We also have to expand local and state programmes to ensure that they have the resources to respond to these disasters. I will work to strengthen the federal government’s partnership with local and state governments on these issues by improving the mechanisms for clear communication, eliminating redundant programmes and building on the key strengths possessed by each level of government. I introduced legislation that would have provided funding for programmes in order to enhance emergency care systems throughout the country. I will build on America’s unparalleled talent and advantage in STEM [science, technology, engineering and mathematics] fields and the powerful insights into biological systems that are emerging to create new drugs, vaccines, and diagnostic tests and to manufacture these vital products much more quickly and efficiently than is now possible.
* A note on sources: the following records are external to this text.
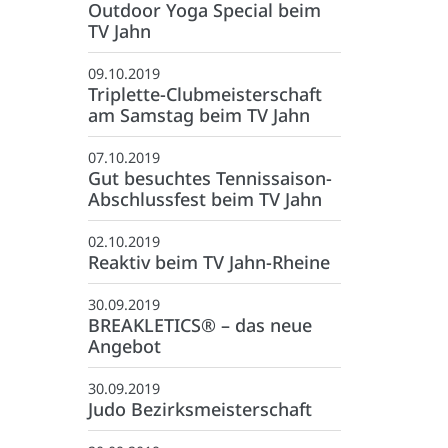
Outdoor Yoga Special beim
:
info@tvjahnrheine.de
TV Jahn
facebook
09.10.2019
instagram
Triplette-Clubmeisterschaft
am Samstag beim TV Jahn
07.10.2019
Gut besuchtes Tennissaison-
Abschlussfest beim TV Jahn
02.10.2019
Reaktiv beim TV Jahn-Rheine
30.09.2019
BREAKLETICS® – das neue
Angebot
30.09.2019
Judo Bezirksmeisterschaft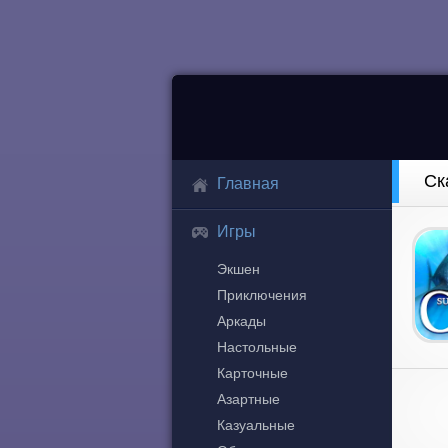
Ск
Главная
Игры
Экшен
Приключения
Аркады
Настольные
Карточные
Азартные
Казуальные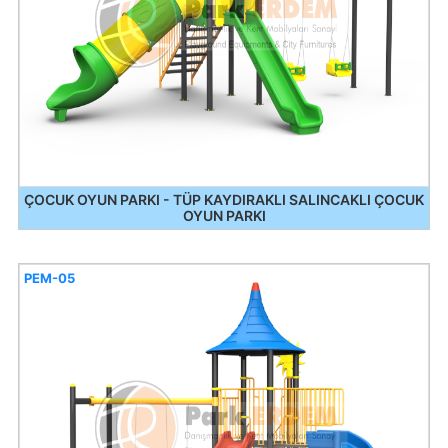
ÇOCUK OYUN PARKI - TÜP KAYDIRAKLI SALINCAKLI ÇOCUK
OYUN PARKI
PEM-05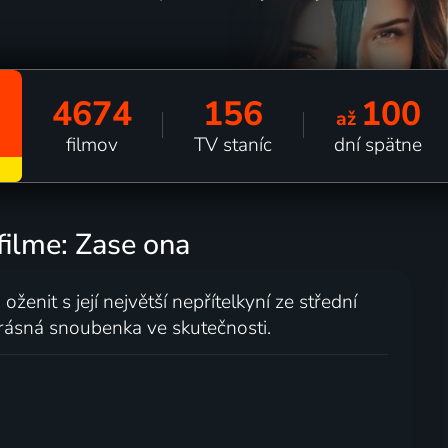
4674
156
100
až
filmov
TV staníc
dní spätne
filme: Zase ona
 oženit s její největší nepřítelkyní ze střední
 krásná snoubenka ve skutečnosti.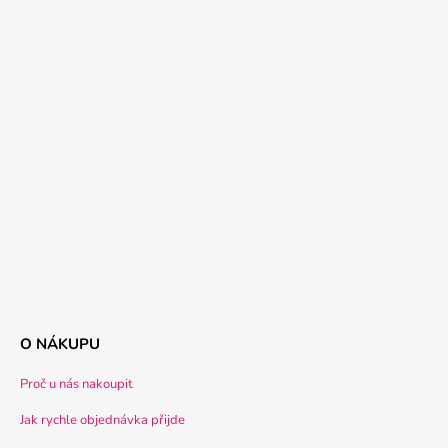
O NÁKUPU
Proč u nás nakoupit
Jak rychle objednávka přijde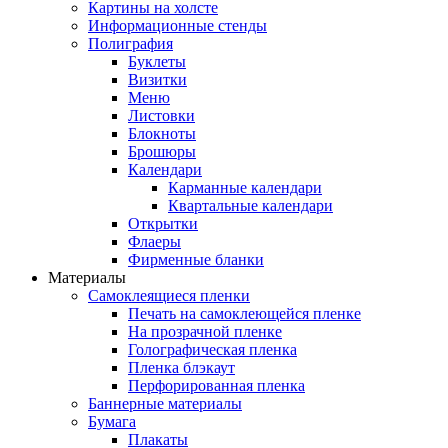
Картины на холсте
Информационные стенды
Полиграфия
Буклеты
Визитки
Меню
Листовки
Блокноты
Брошюры
Календари
Карманные календари
Квартальные календари
Открытки
Флаеры
Фирменные бланки
Материалы
Самоклеящиеся пленки
Печать на самоклеющейся пленке
На прозрачной пленке
Голографическая пленка
Пленка блэкаут
Перфорированная пленка
Баннерные материалы
Бумага
Плакаты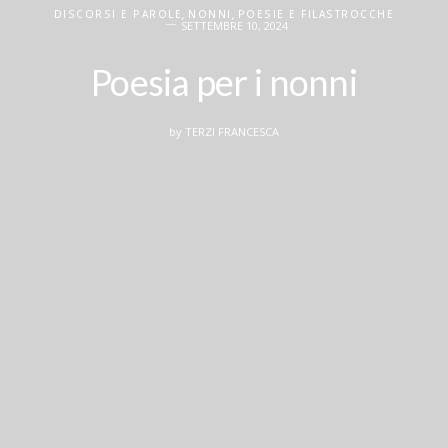
DISCORSI E PAROLE
,
NONNI
,
POESIE E FILASTROCCHE
SETTEMBRE 10, 2024
Poesia per i nonni
by
TERZI FRANCESCA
Unfortunately, the Bush administration has failed to take full advantage of the Bioshield initiative. Because of the unpredictability of the mode of biological attack, I will stress the need for broad-gauged vaccines and drugs and for more agile and responsive drug development and production systems. This effort will strengthen the US biotech and pharmaceutical industry and create high-wage jobs.

McCain, in response to a ScienceDebate2008 question about a potential H5N1 avian influenza epidemic, outlined a four-part strategy to deal with pandemics or deliberate biological attacks; key aspects are preparedness, communication, surveillance/detection and response/containment. In terms of specifics, he called for more research into next-generation automated sensors to detect biological agents and real-time information sharing with first responders.